When I reached the glass ceiling at my first company, I started interviewing and landing endless career opportunities. My friends took notice and asked me to assist them with their career journey. I suggested recommendations on how to improve their resume, coached them on interview techniques and gave them the secrets on how to maximize career fairs. 

The end results? They got offers. 

Seven years later, my close friend mentioned to me that I need to start a company. I once heard, if you do something for free, it’s your passion and you will never feel like you are working a day of your life. I would get calls all the time from people with issues at work. I was once called the Oliva Pope of career services. I was preparing for an interview and ran across an article in Forbes Magazine, “Surprising Job Interview Tips,”  that the right time to interview for a job is Tuesday at 10:30, and that was the beginning of my startup. 

TK Morgan, Tuesday At 1030

CLARAfi

CLARAfi was born out of the want to create something disarming and clever, and so we landed on the name after some back and forth along with some vision play where we talked about our company of the future. CLARAfi is a Software-as-a-Service platform that handles communication between small business owners and their advisory teams. The platform was built around some of the same concepts that blockchain is hoping to bring to the masses, decentralized services and data with immutable and trustworthy information.

When we set out to build CLARAfi we wanted to create an ecosystem of trust that was meant for more than storing data, we wanted it to become a game-changer in the way we operate proactively together. C.L.A.R.A.f.i. stands for: Chain Ledger Allowing Realtime Advice for individuals, industries, and institutions. The only way we become better is through trust and partnership and we hope that CLARAfi can help to create that future.

Adam Griggs, CLARAfi

Pink Wafer

This is a totally ridiculous story, but I named my music events and publishing brand ‘Pink Wafer’ after pink wafer biscuits. I used to be in a band that were obsessed with these biscuits, to the point that we handed them out at gigs. We eventually stopped pursuing things with the band, but the memory lives on through the Pink Wafer brand, which is all about music. The domain for the site is pinkwafer.club, so I also get people referring to the company as ‘Pink Wafer Club’ which is quite fun.

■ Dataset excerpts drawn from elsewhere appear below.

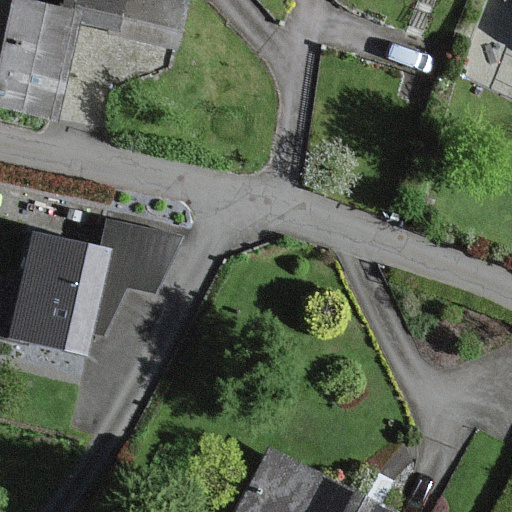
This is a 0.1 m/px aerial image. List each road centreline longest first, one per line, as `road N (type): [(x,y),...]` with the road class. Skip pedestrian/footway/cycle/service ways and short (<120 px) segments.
road 1 (residential): [(230,200),(154,359),(51,511)]
road 2 (residential): [(230,200),(360,230),(511,292)]
road 3 (residential): [(0,145),(230,200)]
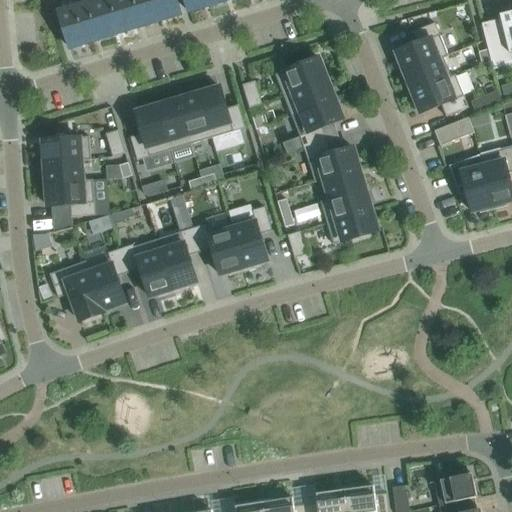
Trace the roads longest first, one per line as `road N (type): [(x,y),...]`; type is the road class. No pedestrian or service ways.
road 1 (residential): [(499,439),(179,483),(39,511)]
road 2 (residential): [(436,256),(44,374)]
road 3 (residential): [(5,99),(328,0)]
road 4 (residential): [(44,374),(20,287),(5,99)]
road 5 (residential): [(436,256),(337,0)]
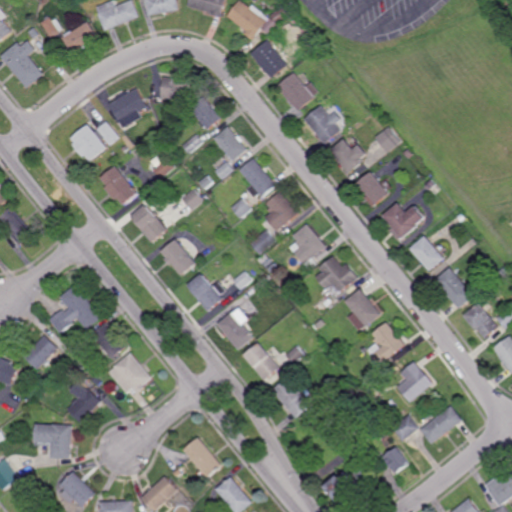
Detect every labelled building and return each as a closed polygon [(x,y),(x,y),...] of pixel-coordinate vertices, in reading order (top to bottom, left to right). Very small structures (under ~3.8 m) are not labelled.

Michael Sandford, Pink Wafer

DeckLinks

So, when we came up with the name DeckLinks, we were in the middle of a product pivot from our media marketplace Briefbid. We knew we liked literal compound words as company names for our product. 

Briefbid is the combination of “Brief”, the work order form in the media industry provided by media-buyers, and “bid”, the process of media-sellers proposing advertising placements to fulfill the work order. And thus, Briefbid was born, and we knew we liked compound names.  

When we pivoted to our current product “DeckLinks” – software that converts static presentations to interactive video sales decks – we took two words that our prospects consistently say. “Can you send me a link to your deck?” or “Do you have a deck I can look at?” With these two questions, we tried to define the entire functionality of our product in a single word, so “link to a deck” became a “deck link”, and “DeckLinks” was born.

Adam Casole-Buchanan, DeckLinks

Dreammaker

The Dreammaker name was selected by a famous numerologist. According to the numerologist, the numbers add up to 44 in Expression. 4 is all about the builder, which is a powerful vibration to build, and get things done. Double fours means Manifestation. Nature is the vibration of 44. 4+4 becomes 8, which means transformation. Together it becomes “building transformed manifestation”. Which is precisely what the company offers.